Valuable documentation of the value of preschool involves the “Perry Preschool Program.” This intervention ran from 1962 to 1967,[4] during which period 123 children ages 3 and 4 were randomly assigned to either a treatment (58 children) or a control (65 children) group.[5] It became a prototype for the much larger “Head Start” program. Researchers followed up with the Perry Preschool participants at age 27 and found that they had spent 1.3 fewer years on average in special education, had a 44% higher high school graduation rate (66% vs. 45%), and had a much lower proportion of out-of-wedlock births (57% vs. 83%).[5] At age 40, the Perry Preschool group was 46% less likely to have been incarcerated (28% vs. 52%), 33% lower arrest rate for violent crimes (32% vs. 48%), 42% higher median monthly income ($1,856 vs. $1,308), and 26% less likely to have received government assistance (e.g. welfare, food stamps) in the previous ten years (59% vs. 80%).[6]
Meanwhile, evaluations of the much larger “Head Start” program have failed to produce an academic or political consensus about the effectiveness of the program.[7]
More research is needed to understand the differences: If we can identify which versions of “Head Start” were more effective, we may be able to improve the effectiveness of that program overall.
Many programs claim to be able to help keep children in school, learning, and out of trouble. One such program in Kansas City is “Youth Ambassadors”, which pays at-risk youth minimum wage to do useful things after school and on weekends, when they would otherwise be most likely to get into trouble.[8] There are many other programs like this that could and should be studied: If we can keep the youth occupied with productive, educational activities, we can increase the knowledge they will be able to use as adults while simultaneously reducing their involvement in all kinds of self-destructive, antisocial and criminal behaviors.

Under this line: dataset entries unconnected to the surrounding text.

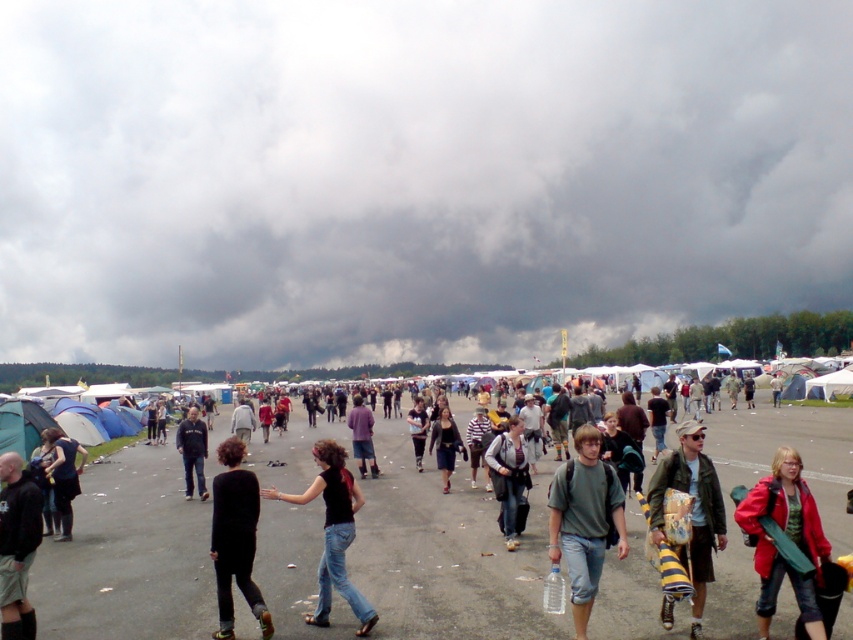
You are a photographer at the festival and want to take a photo of the two people wearing the dark gray fabric jacket at center and the purple cotton shirt at center. Which one should you focus on first if you want to capture the taller person in the frame?

The purple cotton shirt at center is taller than the dark gray fabric jacket at center, so you should focus on the person wearing the purple cotton shirt at center first to capture the taller individual.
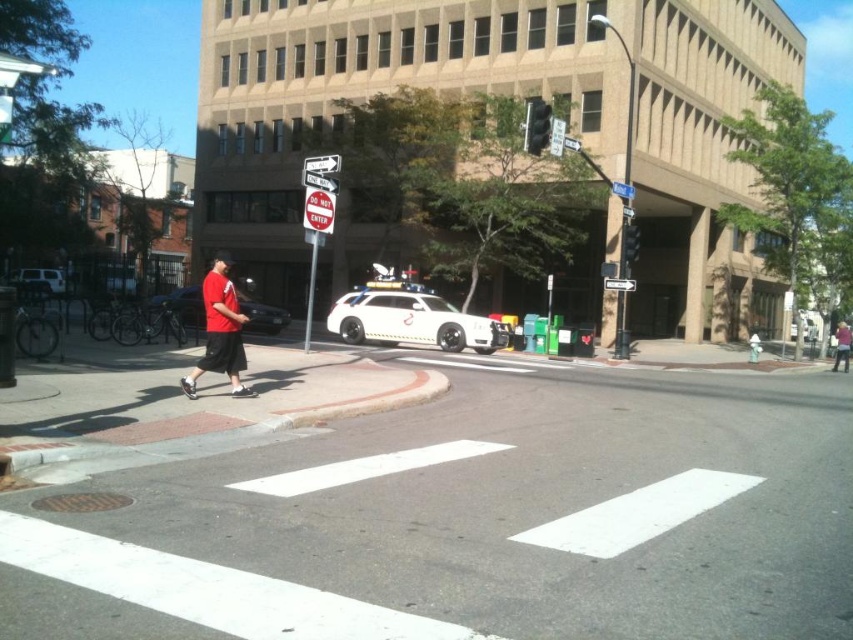
Question: Which point appears farthest from the camera in this image?

Choices:
 (A) (634, 257)
 (B) (276, 320)

Answer: (B)

Question: Is metallic traffic light at upper center positioned at the back of pink fabric shirt at center?

Choices:
 (A) no
 (B) yes

Answer: (A)

Question: Is white glossy suv at center to the left of white glossy car at left from the viewer's perspective?

Choices:
 (A) yes
 (B) no

Answer: (B)

Question: In this image, where is pink fabric shirt at center located relative to metallic traffic light at upper right?

Choices:
 (A) left
 (B) right

Answer: (B)

Question: Based on their relative distances, which object is farther from the red matte shirt at left?

Choices:
 (A) metallic traffic light at upper right
 (B) matte red shirt at center

Answer: (A)

Question: Which is farther from the metallic traffic light at upper center?

Choices:
 (A) pink fabric shirt at center
 (B) white glossy suv at center
 (C) red matte shirt at left
 (D) metallic traffic light at upper right

Answer: (A)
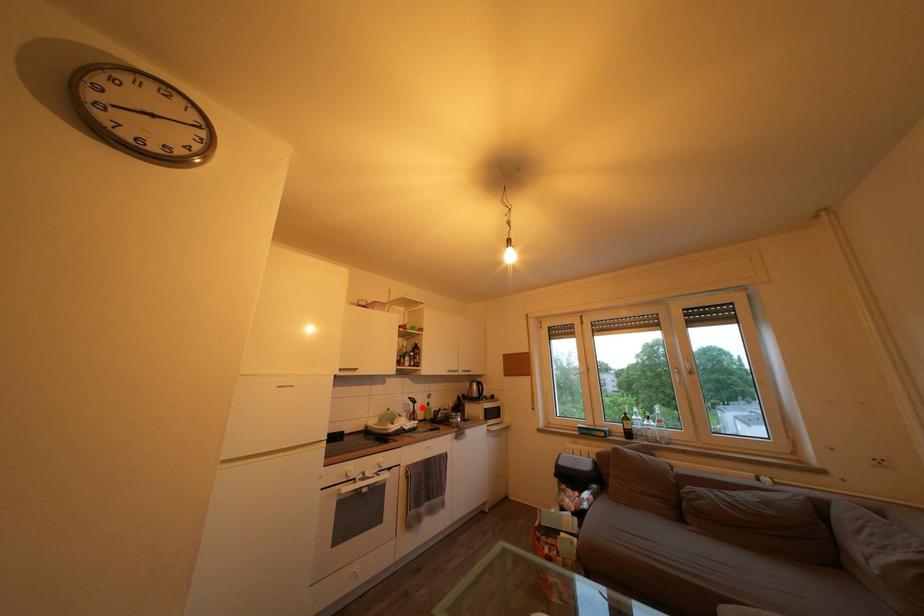
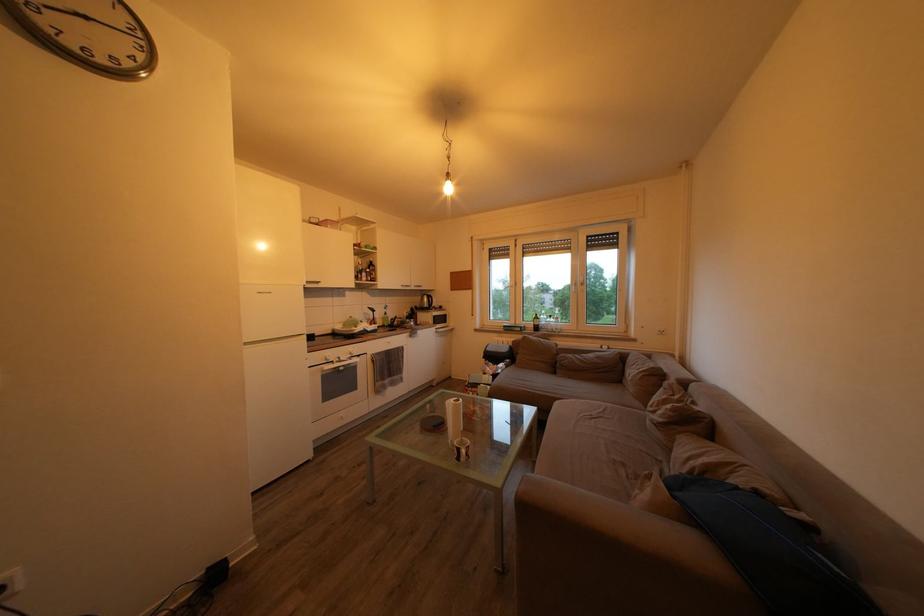
Question: I am providing you with two images of the same scene from different viewpoints. A red point is shown in image1. For the corresponding object point in image2, is it positioned nearer or farther from the camera?

Choices:
 (A) Nearer
 (B) Farther

Answer: (A)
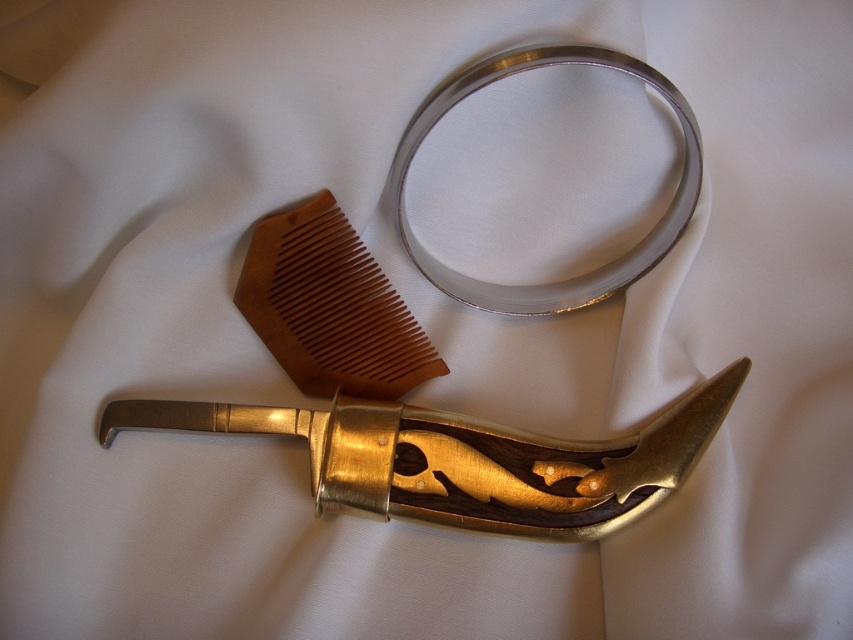
You are organizing a display for a vintage shop and need to place the gold polished metal sword at lower center and the silver metallic ring at upper center on a shelf. Which object requires more shelf space?

The silver metallic ring at upper center requires more shelf space because the gold polished metal sword at lower center occupies less space than it.

You are a jeweler who needs to showcase both the gold polished metal sword at lower center and the silver metallic ring at upper center in a display case. Based on their positions, which item is closer to the front of the display case?

The gold polished metal sword at lower center is closer to the front of the display case because the silver metallic ring at upper center is positioned behind it.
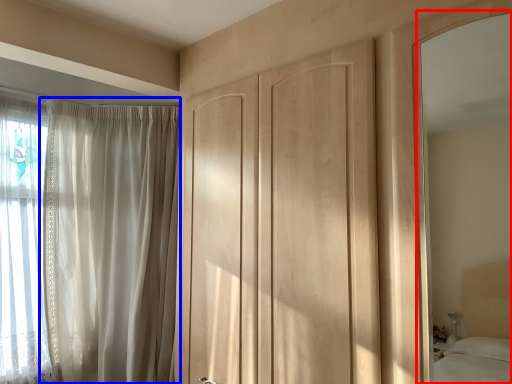
Question: Which point is closer to the camera, mirror (highlighted by a red box) or curtain (highlighted by a blue box)?

Choices:
 (A) mirror
 (B) curtain

Answer: (A)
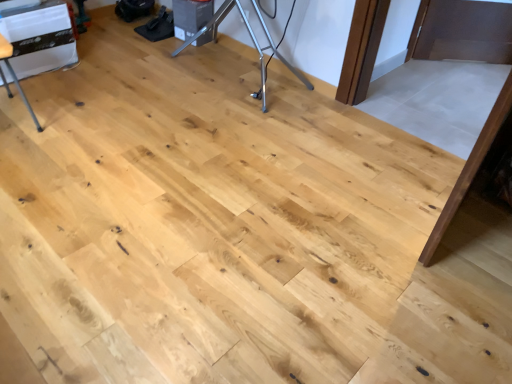
Question: Can you confirm if silver metallic tripod at center is thinner than matte white appliance at left?

Choices:
 (A) yes
 (B) no

Answer: (A)

Question: Does silver metallic tripod at center come behind matte white appliance at left?

Choices:
 (A) no
 (B) yes

Answer: (B)

Question: Is silver metallic tripod at center positioned with its back to matte white appliance at left?

Choices:
 (A) yes
 (B) no

Answer: (B)

Question: From the image's perspective, does silver metallic tripod at center appear lower than matte white appliance at left?

Choices:
 (A) no
 (B) yes

Answer: (A)

Question: Is silver metallic tripod at center aimed at matte white appliance at left?

Choices:
 (A) no
 (B) yes

Answer: (B)

Question: Looking at their shapes, would you say matte white appliance at left is wider or thinner than white plastic table at upper left?

Choices:
 (A) thin
 (B) wide

Answer: (A)

Question: Is matte white appliance at left taller or shorter than white plastic table at upper left?

Choices:
 (A) tall
 (B) short

Answer: (A)

Question: Choose the correct answer: Is matte white appliance at left inside white plastic table at upper left or outside it?

Choices:
 (A) outside
 (B) inside

Answer: (A)

Question: Is matte white appliance at left in front of or behind white plastic table at upper left in the image?

Choices:
 (A) behind
 (B) front

Answer: (B)

Question: Which is correct: white plastic table at upper left is inside matte white appliance at left, or outside of it?

Choices:
 (A) inside
 (B) outside

Answer: (B)

Question: From a real-world perspective, is white plastic table at upper left above or below matte white appliance at left?

Choices:
 (A) above
 (B) below

Answer: (B)

Question: Based on their sizes in the image, would you say white plastic table at upper left is bigger or smaller than matte white appliance at left?

Choices:
 (A) small
 (B) big

Answer: (B)

Question: Visually, is white plastic table at upper left positioned to the left or to the right of matte white appliance at left?

Choices:
 (A) right
 (B) left

Answer: (B)

Question: Does point (6, 56) appear closer or farther from the camera than point (177, 51)?

Choices:
 (A) closer
 (B) farther

Answer: (A)

Question: From a real-world perspective, relative to silver metallic tripod at center, is matte white appliance at left vertically above or below?

Choices:
 (A) above
 (B) below

Answer: (A)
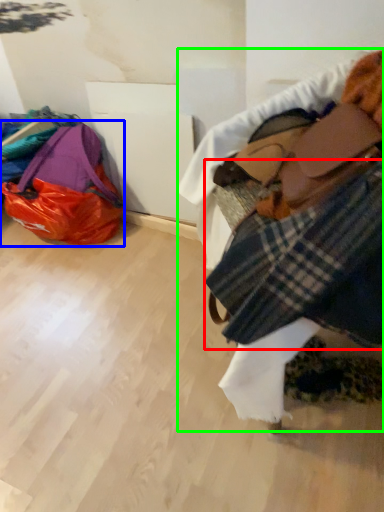
Question: Which object is positioned farthest from flannel (highlighted by a red box)? Select from luggage and bags (highlighted by a blue box) and textile (highlighted by a green box).

Choices:
 (A) luggage and bags
 (B) textile

Answer: (A)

The real average annual income (Gross Domestic Product per capita, adjusted for inflation) in the US has averaged over 2% per year increase since World War II, adjusted for inflation; see the accompanying figure.[9] If we spend, say, 10% of that increase in productivity on expanding research into programs that improve educational achievement -- and then on expanding funding of the better programs -- Hanushek's results suggest that ten or twenty years later, we will start having a substantially higher rate of economic growth, to the point that we can ultimately pay for our entire education system from income we would not have without that increase in research and the resulting improvements in the quality of education. Of course, that assumes other things are equal -- and we know they won't be.[10] However, that uncertainty should not deter us from making investments like this in understanding which educational innovations work best and replicating them, while continuing to monitor the expanded programs to continue improving our understanding of what works.